Flea located under toenail - Tunga penetrans
The toe belongs to an employee of the USDA, Agricultural Research Service (ARS), who acquired the chigoe flea, Tunga penetrans L., while in Kenya doing training on a Near Infra-Red Spectroscopy (NIRS) technique to determine mosquito age and species. The employee unfortunately was wearing sandals throughout her time at the Kenya Entomological Medical Research Institute and U.S. Centers for Disease Control and Prevention (KEMRI/CDC) joint research laboratory. The flea was probably acquired during a weekend trip to visit friends working nearer the Ugandan border. The employee had a slightly ingrown toenail in the exact same place before the flea infested there.
The flea had to be removed by a surgeon since it was deeply imbedded under the toenail. It wasn't possible for the employee to just dig it out herself. The attending doctors had never seen one before, and originally wanted her to just let it live out its lifecycle.
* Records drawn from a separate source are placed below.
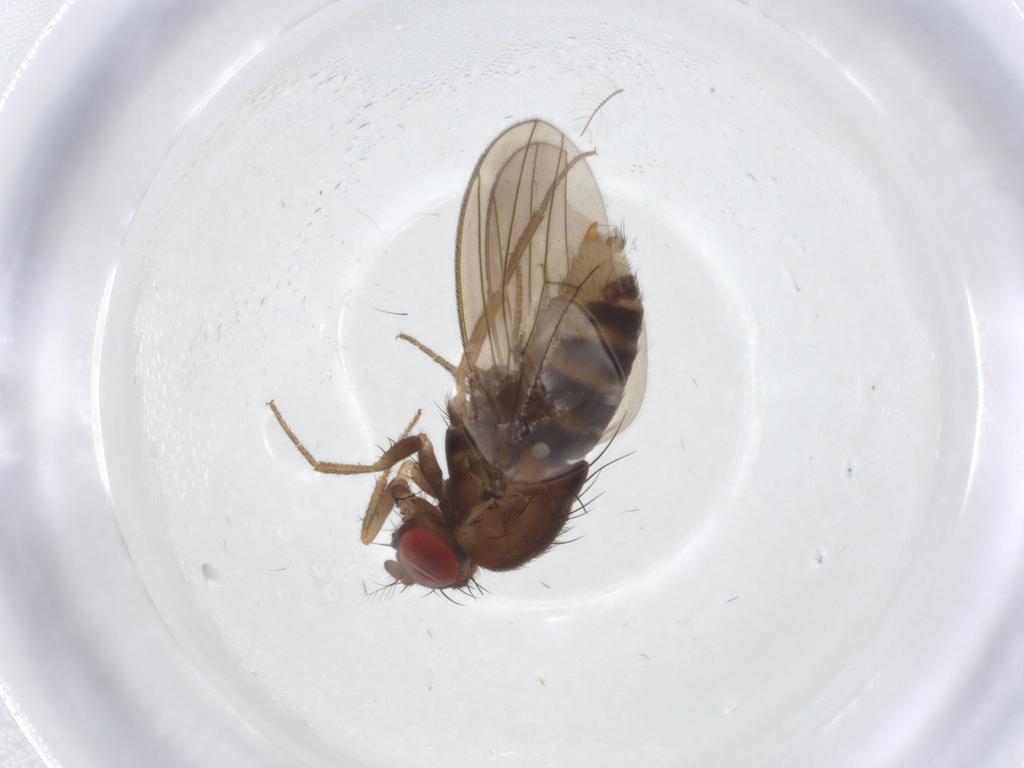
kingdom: Animalia
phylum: Arthropoda
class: Insecta
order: Diptera
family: Drosophilidae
However, she wasn't wild about dropping the eggs everywhere and potentially contributing to an outbreak of chigoe fleas in Kansas. It was also becoming infected. The extracted flea was sent to the CDC in Atlanta, GA, to have the species identification confirmed.
Usually one can simply pull out/remove those fleas with forceps or squeezing, and then treat the wound to prevent secondary infection. Another Entomologist with the KEMRI/CDC lab, who had reportedly had multiple chigoe flea infestations while living in Uganda commented, "We would just pop them out and then keep it (the wound) clean."